Paris, November 2, 2011

Fontenoy ne reviendra plus
“Since I came from an era, or even a world, where everyone swore to remain eternally faithful to his or her beliefs, I often asked myself why so many enthusiastic individuals fairly soon turned the page of their youth. This question – what makes someone change sides, switching, for example, from the most fanatical left to the least merciful right – ended up becoming an obsession for me. I could have made my ideas into just a pamphlet, except that I wanted them to reach a wider audience so I wouldn’t be preaching only to the choir. I also resuscitated a writer from the last century: Jean Fontenoy, who, to use the words of Malraux, was a part of everything that counted, at least in his first 20 years: the Great War, Dadaism, the Bolshevik Revolution, Mayakovski, Lenin and Trotsky, Moscow, Shanghai – and the list goes on. Although he was born poor, had been honoured by France, and had seen his books win the admiration of Kessel, Colette, Blanchot and Céline, and contrary to all expectations (as he had denounced Nazism in 1933), he suddenly became a fascist himself. A few years later, not without a certain logic (and also from a hatred of cowardice), he committed suicide in Berlin as it was under siege by the Red Army. However, I wrote Fontenoy Ne Reviendra Plus only to understand what we are made of and what our destinies – and our refusals – depend upon” – Gérard Guégan

Neither story nor biography, Gérard Guégan’s new book covers a figure who seems so fictional, and who has such a tragic destiny, that the work resembles literature more than any other genre. It is the novel of Fontenoy, telling of his commitments, loves, obsessions and disguises. It is the story of a man who we want to meet and to run away from, to love and to leave at the same time, just as he never stopped leaving his own self.

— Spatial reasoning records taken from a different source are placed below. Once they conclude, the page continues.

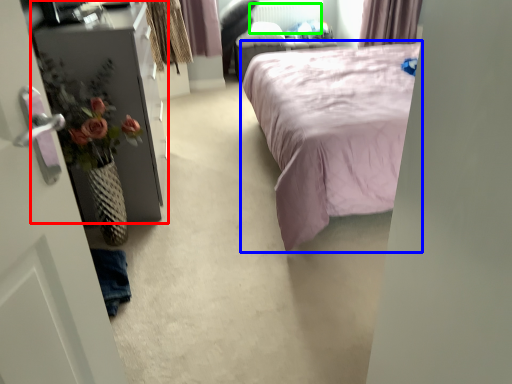
Question: Which object is the closest to the furniture (highlighted by a red box)? Choose among these: bed (highlighted by a blue box) or radiator (highlighted by a green box).

Choices:
 (A) bed
 (B) radiator

Answer: (A)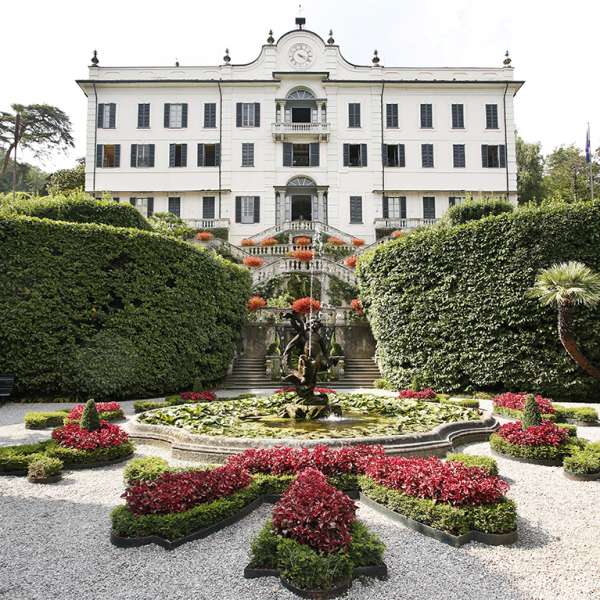
Where is `doors`? Image resolution: width=600 pixels, height=600 pixels. doors is located at coordinates point(300,205), point(300,113).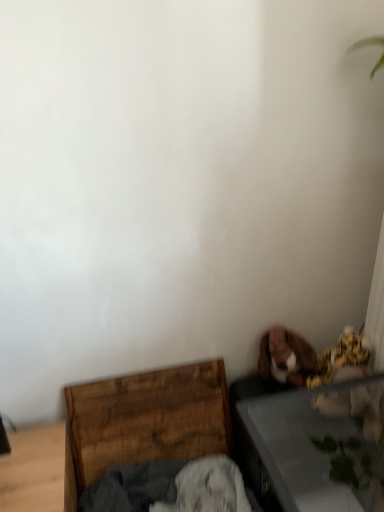
Question: Is dark gray cotton cloth at lower center with transparent glass table at lower right?

Choices:
 (A) no
 (B) yes

Answer: (A)

Question: Can you confirm if dark gray cotton cloth at lower center is smaller than transparent glass table at lower right?

Choices:
 (A) no
 (B) yes

Answer: (B)

Question: Would you say dark gray cotton cloth at lower center is outside transparent glass table at lower right?

Choices:
 (A) no
 (B) yes

Answer: (B)

Question: Are dark gray cotton cloth at lower center and transparent glass table at lower right located far from each other?

Choices:
 (A) yes
 (B) no

Answer: (B)

Question: From a real-world perspective, is dark gray cotton cloth at lower center on top of transparent glass table at lower right?

Choices:
 (A) yes
 (B) no

Answer: (B)

Question: From their relative heights in the image, would you say brown plush dog at lower right is taller or shorter than dark gray cotton cloth at lower center?

Choices:
 (A) tall
 (B) short

Answer: (A)

Question: Based on their positions, is brown plush dog at lower right located to the left or right of dark gray cotton cloth at lower center?

Choices:
 (A) right
 (B) left

Answer: (A)

Question: Does point (286, 381) appear closer or farther from the camera than point (216, 457)?

Choices:
 (A) closer
 (B) farther

Answer: (A)

Question: Is brown plush dog at lower right bigger or smaller than dark gray cotton cloth at lower center?

Choices:
 (A) small
 (B) big

Answer: (A)

Question: From a real-world perspective, relative to dark gray cotton cloth at lower center, is wooden chest at lower left vertically above or below?

Choices:
 (A) above
 (B) below

Answer: (A)

Question: From the image's perspective, is wooden chest at lower left above or below dark gray cotton cloth at lower center?

Choices:
 (A) above
 (B) below

Answer: (A)

Question: Considering the positions of wooden chest at lower left and dark gray cotton cloth at lower center in the image, is wooden chest at lower left bigger or smaller than dark gray cotton cloth at lower center?

Choices:
 (A) small
 (B) big

Answer: (B)

Question: In terms of width, does wooden chest at lower left look wider or thinner when compared to dark gray cotton cloth at lower center?

Choices:
 (A) wide
 (B) thin

Answer: (B)

Question: Considering their positions, is transparent glass table at lower right located in front of or behind dark gray cotton cloth at lower center?

Choices:
 (A) behind
 (B) front

Answer: (B)

Question: From a real-world perspective, is transparent glass table at lower right physically located above or below dark gray cotton cloth at lower center?

Choices:
 (A) below
 (B) above

Answer: (B)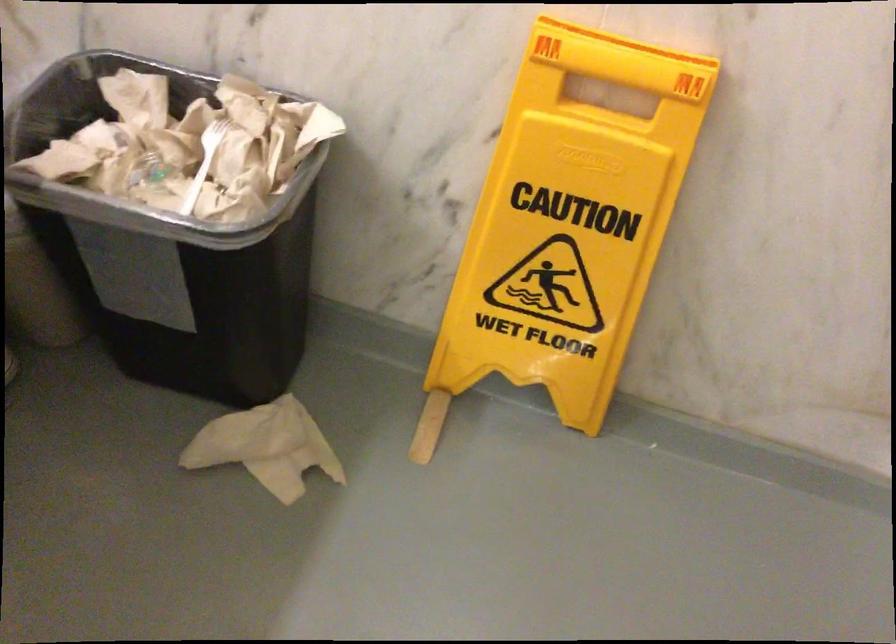
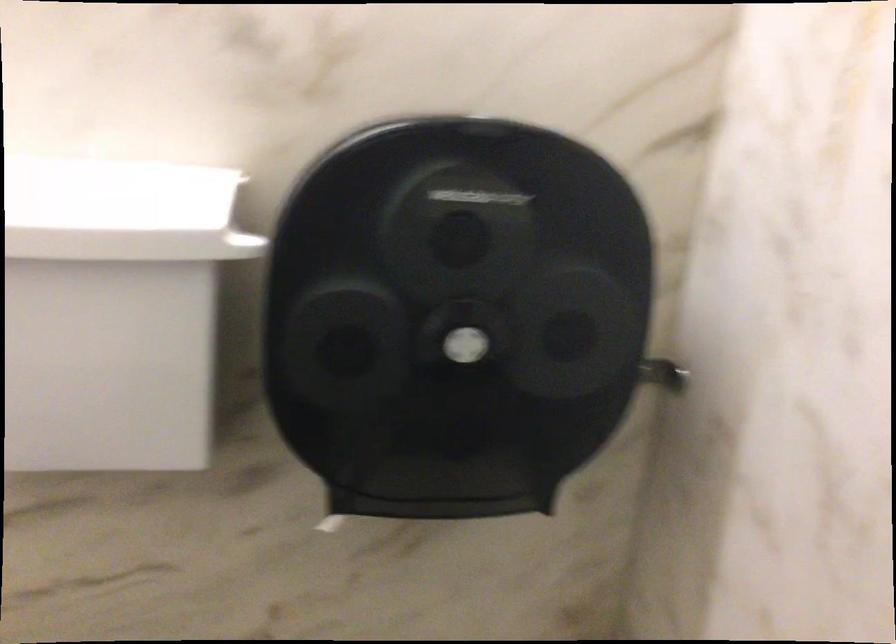
Question: The images are taken continuously from a first-person perspective. In which direction is your viewpoint rotating?

Choices:
 (A) Left
 (B) Right
 (C) Up
 (D) Down

Answer: (A)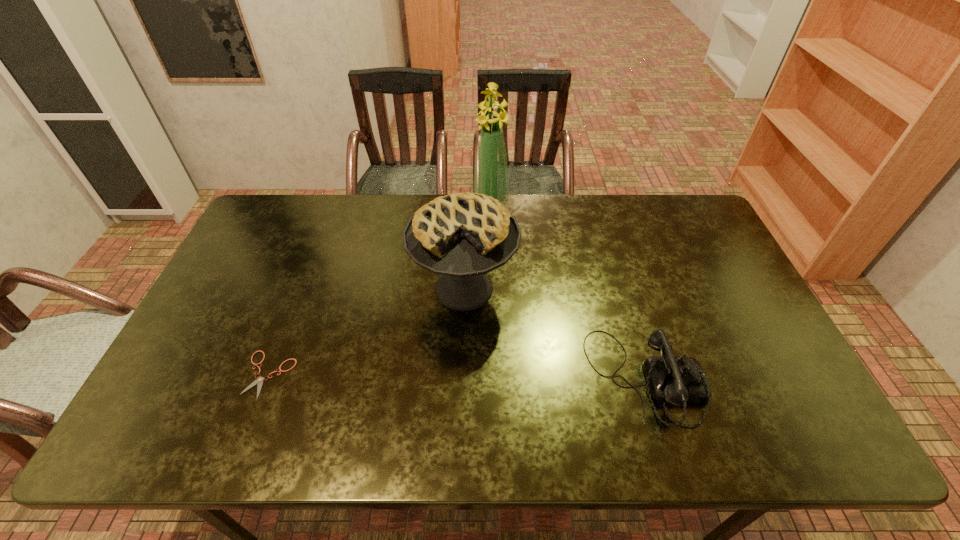
The image size is (960, 540). Find the location of `vacant point that satisfies the following two spatial constraints: 1. on the back side of the third shortest object; 2. on the left side of the tallest object`. vacant point that satisfies the following two spatial constraints: 1. on the back side of the third shortest object; 2. on the left side of the tallest object is located at coordinates (467, 206).

The image size is (960, 540). In order to click on free space that satisfies the following two spatial constraints: 1. on the back side of the shears; 2. on the right side of the pie in this screenshot , I will do `click(301, 289)`.

Locate an element on the screen. free location that satisfies the following two spatial constraints: 1. on the back side of the third shortest object; 2. on the left side of the tallest object is located at coordinates (467, 206).

Where is `vacant region that satisfies the following two spatial constraints: 1. on the front side of the rightmost object; 2. on the front-facing side of the second tallest object`? Image resolution: width=960 pixels, height=540 pixels. vacant region that satisfies the following two spatial constraints: 1. on the front side of the rightmost object; 2. on the front-facing side of the second tallest object is located at coordinates (461, 380).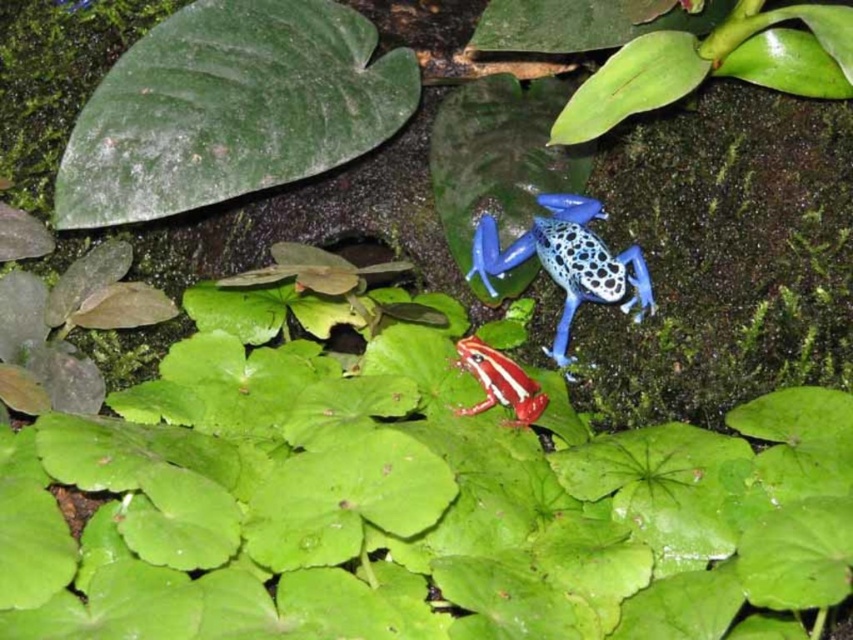
Question: Can you confirm if blue glossy spotted frog at center is thinner than smooth red and white frog at center?

Choices:
 (A) no
 (B) yes

Answer: (A)

Question: Which point is closer to the camera taking this photo?

Choices:
 (A) (616, 269)
 (B) (488, 368)

Answer: (B)

Question: Does blue glossy spotted frog at center lie in front of smooth red and white frog at center?

Choices:
 (A) yes
 (B) no

Answer: (B)

Question: Can you confirm if blue glossy spotted frog at center is positioned below smooth red and white frog at center?

Choices:
 (A) yes
 (B) no

Answer: (B)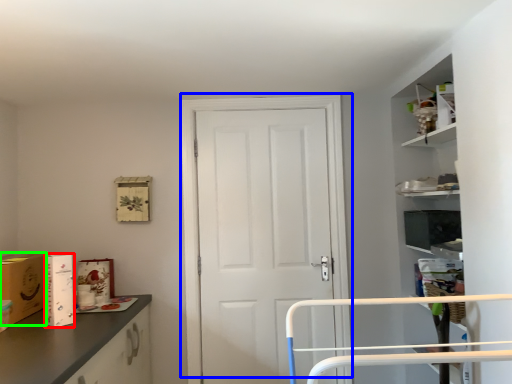
Question: Considering the real-world distances, which object is farthest from cardboard box (highlighted by a red box)? door (highlighted by a blue box) or cardboard box (highlighted by a green box)?

Choices:
 (A) door
 (B) cardboard box

Answer: (A)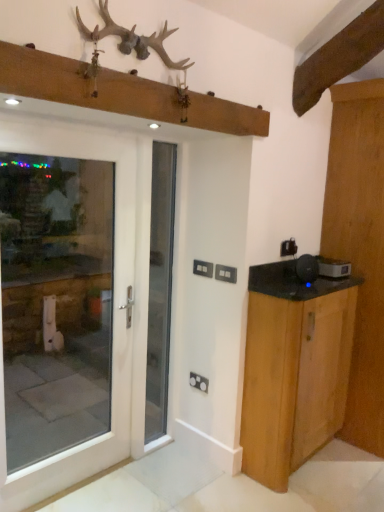
This screenshot has width=384, height=512. Identify the location of free spot above light wood cabinet at right (from a real-world perspective). click(314, 283).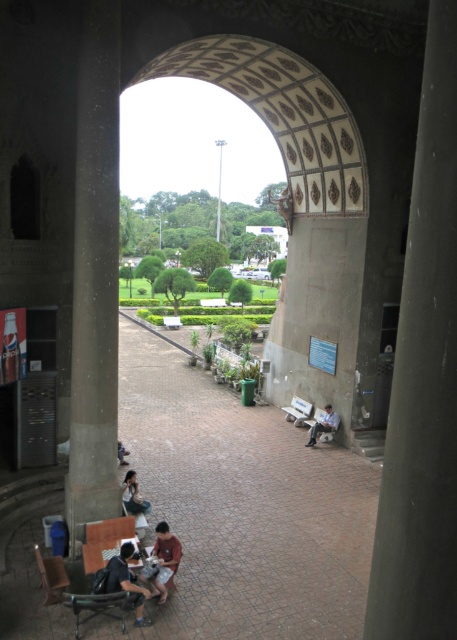
Which is more to the right, brown leather jacket at lower center or matte black dress at lower center?

brown leather jacket at lower center is more to the right.

At what (x,y) coordinates should I click in order to perform the action: click on brown leather jacket at lower center. Please return your answer as a coordinate pair (x, y). Looking at the image, I should click on (164, 561).

Is dark blue shirt at lower left below brown leather jacket at lower center?

Correct, dark blue shirt at lower left is located below brown leather jacket at lower center.

Identify the location of dark blue shirt at lower left. The width and height of the screenshot is (457, 640). (127, 580).

Is point (139, 589) farther from viewer compared to point (158, 550)?

No, it is not.

Find the location of a particular element. dark blue shirt at lower left is located at coordinates (127, 580).

Is dark gray concrete pillar at center thinner than brown leather jacket at lower center?

Correct, dark gray concrete pillar at center's width is less than brown leather jacket at lower center's.

Can you confirm if dark gray concrete pillar at center is positioned below brown leather jacket at lower center?

Actually, dark gray concrete pillar at center is above brown leather jacket at lower center.

The image size is (457, 640). I want to click on dark gray concrete pillar at center, so click(424, 380).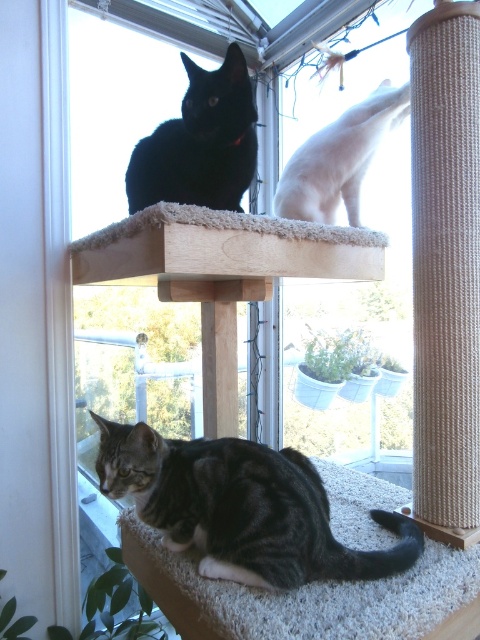
You are a small toy mouse. You are placed between the tabby fur cat at lower center and the white fur cat at upper right. Which cat is wider?

The tabby fur cat at lower center is wider than the white fur cat at upper right according to the description.

You are standing in the room and want to locate the tabby fur cat at lower center. What are the coordinates where you can find it?

The tabby fur cat at lower center is located at coordinates point (241, 508).

You are a cat owner who wants to ensure all your cats are visible from the living room entrance. The entrance is located directly in front of the cat tree. Based on their positions, which cat among the shiny black cat at upper center and the white fur cat at upper right is more likely to be seen first when entering the room?

The shiny black cat at upper center is more likely to be seen first because it is positioned closer to the entrance than the white fur cat at upper right.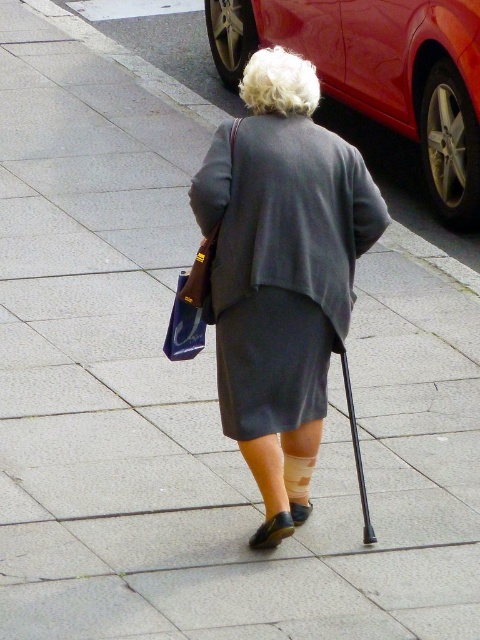
Does gray matte coat at center lie in front of blue fabric bag at center?

No, gray matte coat at center is further to the viewer.

What do you see at coordinates (280, 273) in the screenshot? The image size is (480, 640). I see `gray matte coat at center` at bounding box center [280, 273].

At what (x,y) coordinates should I click in order to perform the action: click on gray matte coat at center. Please return your answer as a coordinate pair (x, y). Looking at the image, I should click on (280, 273).

Between gray matte coat at center and shiny red car at upper right, which one appears on the right side from the viewer's perspective?

Positioned to the right is shiny red car at upper right.

What do you see at coordinates (280, 273) in the screenshot? This screenshot has width=480, height=640. I see `gray matte coat at center` at bounding box center [280, 273].

Identify the location of gray matte coat at center. (280, 273).

Who is lower down, shiny red car at upper right or blue fabric bag at center?

blue fabric bag at center

Can you confirm if shiny red car at upper right is wider than blue fabric bag at center?

Correct, the width of shiny red car at upper right exceeds that of blue fabric bag at center.

Describe the element at coordinates (380, 74) in the screenshot. I see `shiny red car at upper right` at that location.

Where is `shiny red car at upper right`? The height and width of the screenshot is (640, 480). shiny red car at upper right is located at coordinates (380, 74).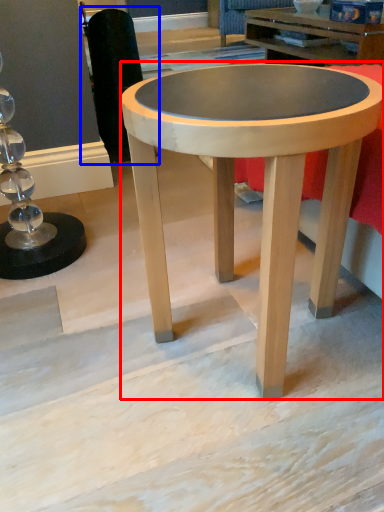
Question: Which object is further to the camera taking this photo, coffee table (highlighted by a red box) or swivel chair (highlighted by a blue box)?

Choices:
 (A) coffee table
 (B) swivel chair

Answer: (B)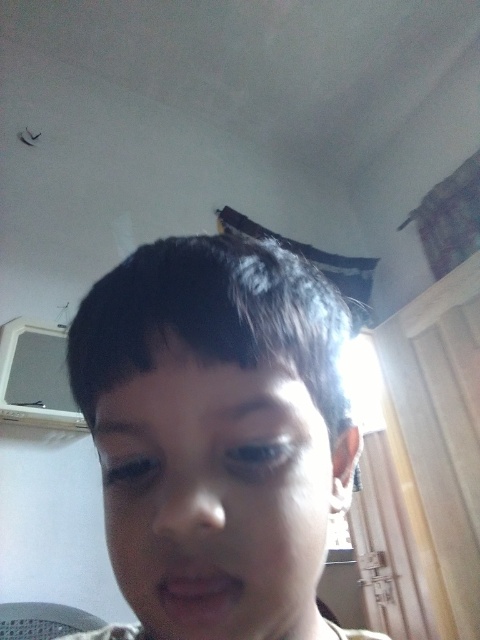
Is smooth skin face at center positioned before dark brown hair at upper left?

Yes, smooth skin face at center is closer to the viewer.

Can you confirm if smooth skin face at center is taller than dark brown hair at upper left?

Correct, smooth skin face at center is much taller as dark brown hair at upper left.

Is point (226, 442) positioned before point (111, 426)?

Yes, point (226, 442) is closer to viewer.

The width and height of the screenshot is (480, 640). Find the location of `smooth skin face at center`. smooth skin face at center is located at coordinates (216, 500).

Does point (249, 406) lie in front of point (132, 426)?

Yes, point (249, 406) is in front of point (132, 426).

Is dark brown hair at upper center shorter than dark brown hair at upper left?

Indeed, dark brown hair at upper center has a lesser height compared to dark brown hair at upper left.

Identify the location of dark brown hair at upper center. (250, 406).

In the scene shown: Is smooth skin face at center below dark brown hair at upper center?

Yes, smooth skin face at center is below dark brown hair at upper center.

Can you confirm if smooth skin face at center is wider than dark brown hair at upper center?

Yes, smooth skin face at center is wider than dark brown hair at upper center.

In the scene shown: Who is more distant from viewer, (137, 564) or (226, 406)?

The point (137, 564) is more distant.

Find the location of a particular element. smooth skin face at center is located at coordinates tap(216, 500).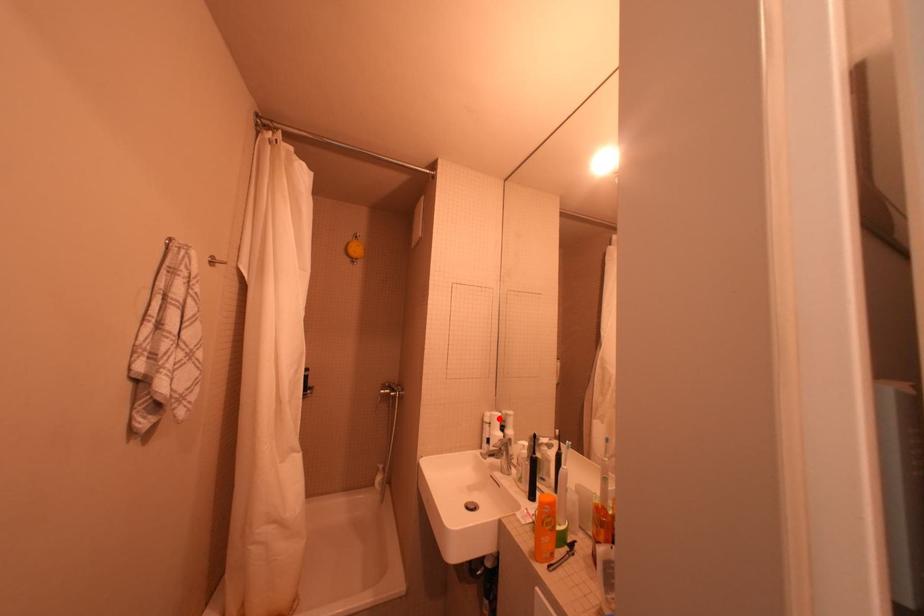
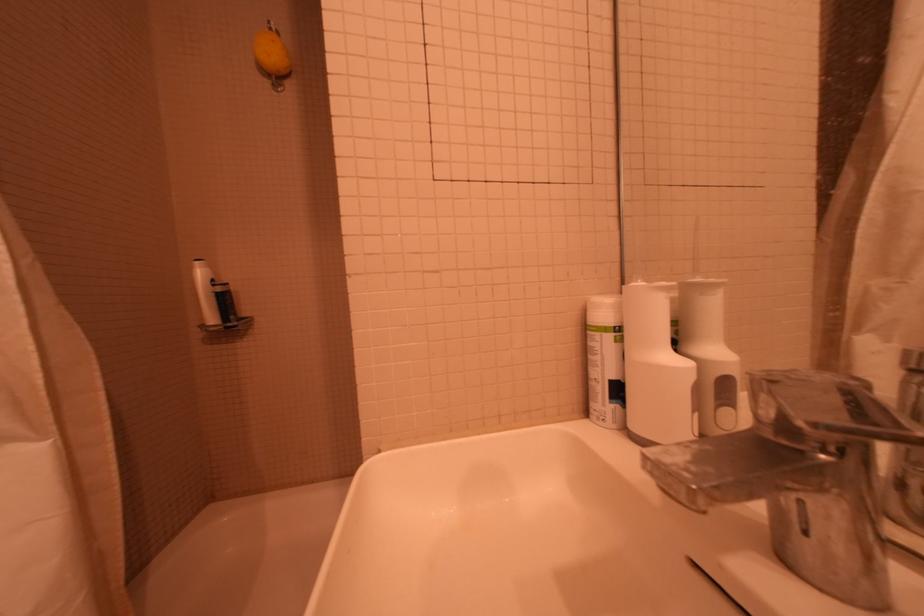
Question: I am providing you with two images of the same scene from different viewpoints. A red point is shown in image1. For the corresponding object point in image2, is it positioned nearer or farther from the camera?

Choices:
 (A) Nearer
 (B) Farther

Answer: (A)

It is undoubtedly Brice Parain who described Fontenoy best, before Gérard Guégan: “There was Jean (Fontenoy). I didn’t have any other friends because the others that I knew were or are less honest than him. They were chameleons to their very core. He was a chameleon himself, as you say, but he was not dishonest when it came to things like literature or poetry. He preferred to become a thug rather than a protégé of Paulhan, which is saying quite a lot.”